GIVEN PROBLEM: Write out the records word for word, from the first line down to and including the line that contains "Hale Irwin |". Leave out the pictures.

EXERCISE INPUT:

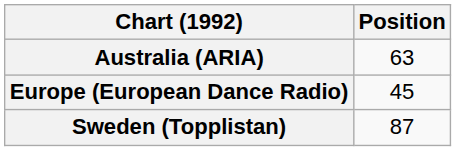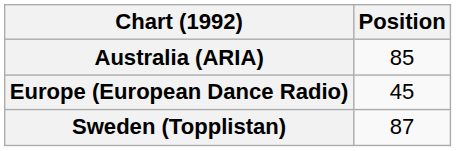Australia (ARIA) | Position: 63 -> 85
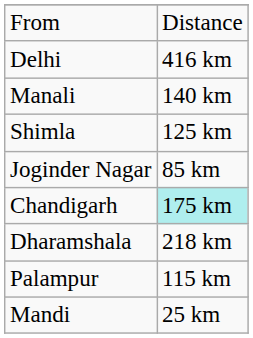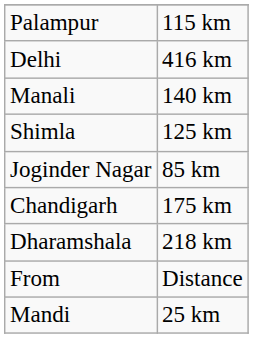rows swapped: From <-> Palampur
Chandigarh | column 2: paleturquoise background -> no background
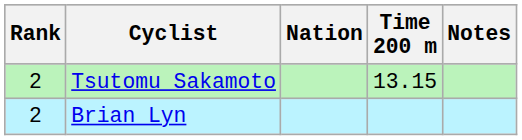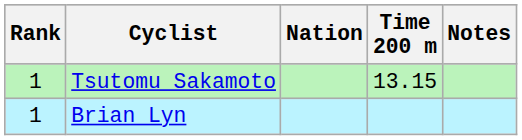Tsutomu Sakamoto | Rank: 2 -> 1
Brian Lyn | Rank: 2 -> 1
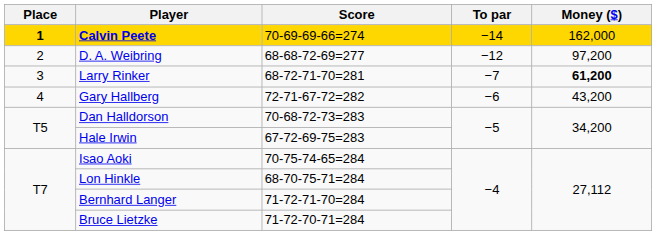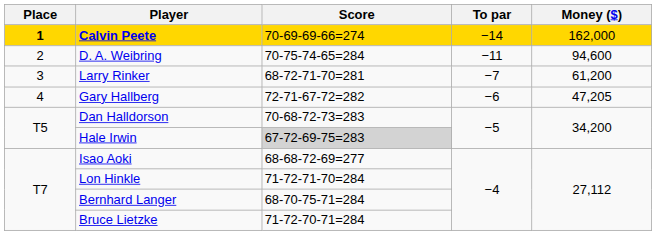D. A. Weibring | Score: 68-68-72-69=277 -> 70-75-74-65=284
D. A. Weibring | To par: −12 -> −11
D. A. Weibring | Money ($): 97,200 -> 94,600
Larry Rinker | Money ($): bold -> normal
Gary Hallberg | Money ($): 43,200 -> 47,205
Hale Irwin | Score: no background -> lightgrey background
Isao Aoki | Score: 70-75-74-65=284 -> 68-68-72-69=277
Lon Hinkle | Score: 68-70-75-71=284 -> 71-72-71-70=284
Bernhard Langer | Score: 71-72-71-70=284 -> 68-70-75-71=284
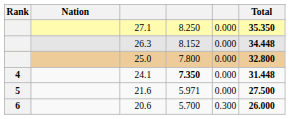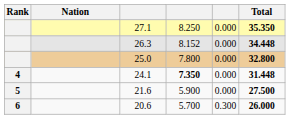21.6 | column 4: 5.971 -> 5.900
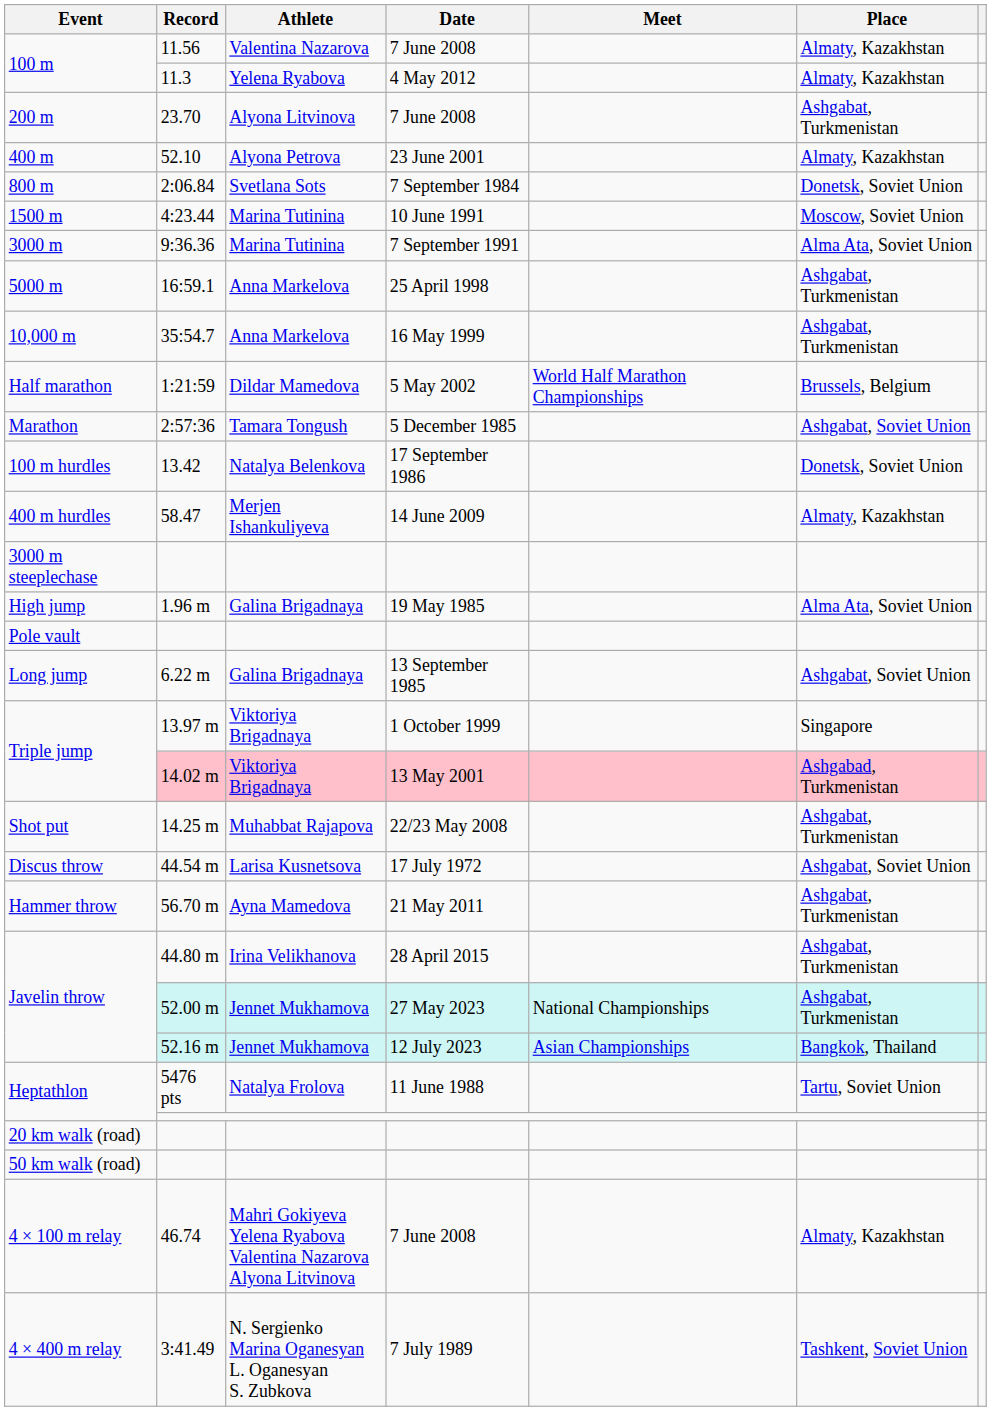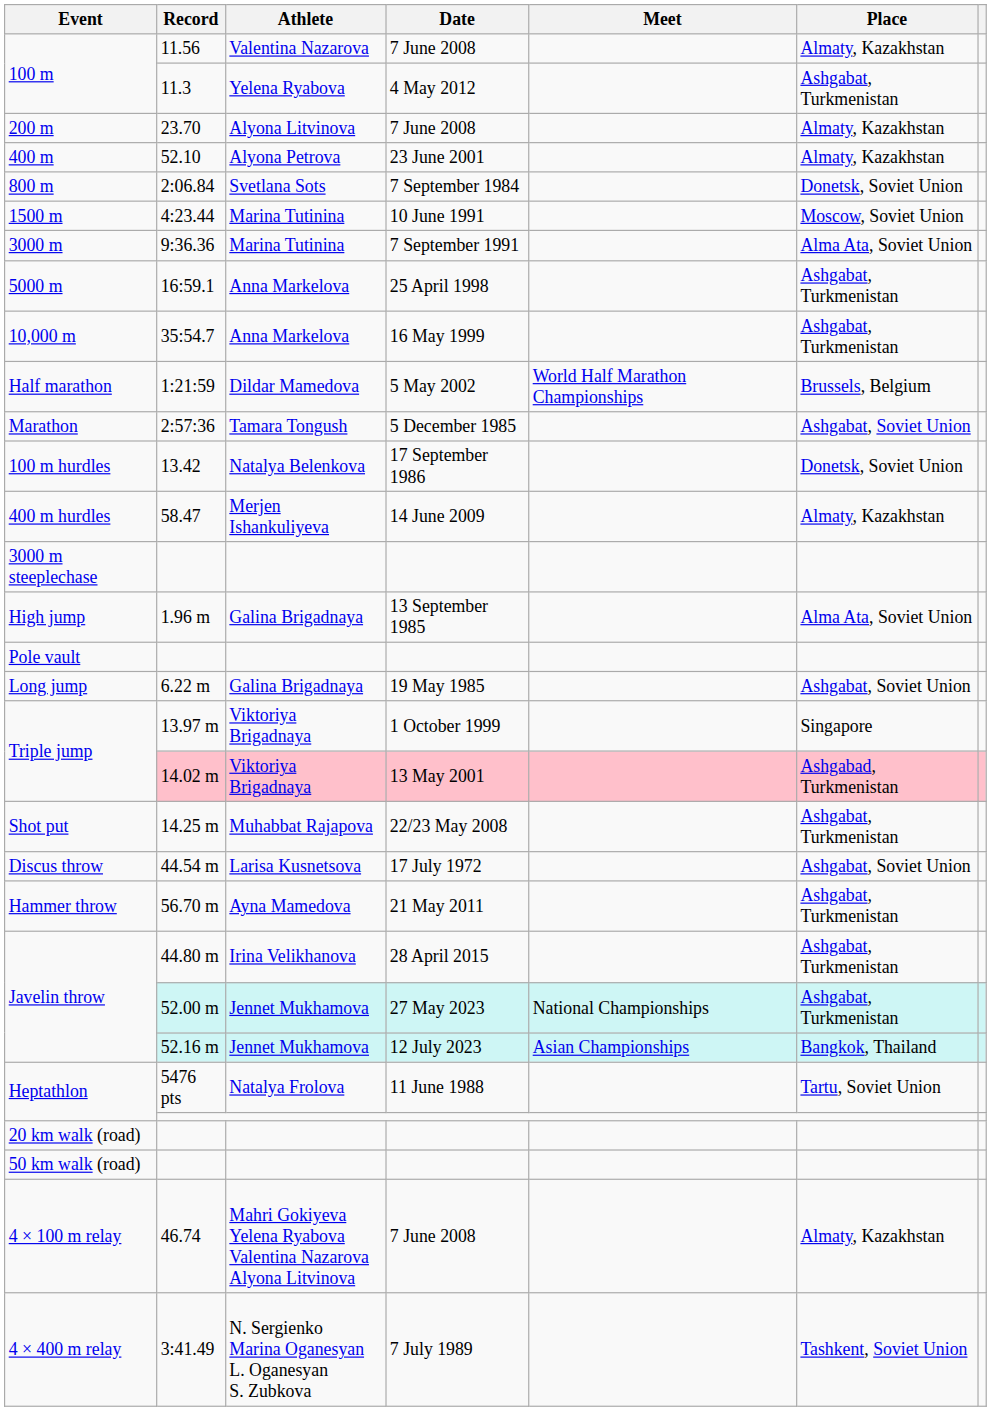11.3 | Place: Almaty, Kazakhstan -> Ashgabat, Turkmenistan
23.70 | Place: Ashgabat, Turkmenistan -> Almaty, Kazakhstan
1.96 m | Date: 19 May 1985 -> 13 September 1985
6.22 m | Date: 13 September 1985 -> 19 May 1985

TASK ANSWER:
Australia (ARIA) | Position: 63 -> 85
rows swapped: From <-> Palampur
Chandigarh | column 2: paleturquoise background -> no background
Tsutomu Sakamoto | Rank: 2 -> 1
Brian Lyn | Rank: 2 -> 1
D. A. Weibring | Score: 68-68-72-69=277 -> 70-75-74-65=284
D. A. Weibring | To par: −12 -> −11
D. A. Weibring | Money ($): 97,200 -> 94,600
Larry Rinker | Money ($): bold -> normal
Gary Hallberg | Money ($): 43,200 -> 47,205
Hale Irwin | Score: no background -> lightgrey background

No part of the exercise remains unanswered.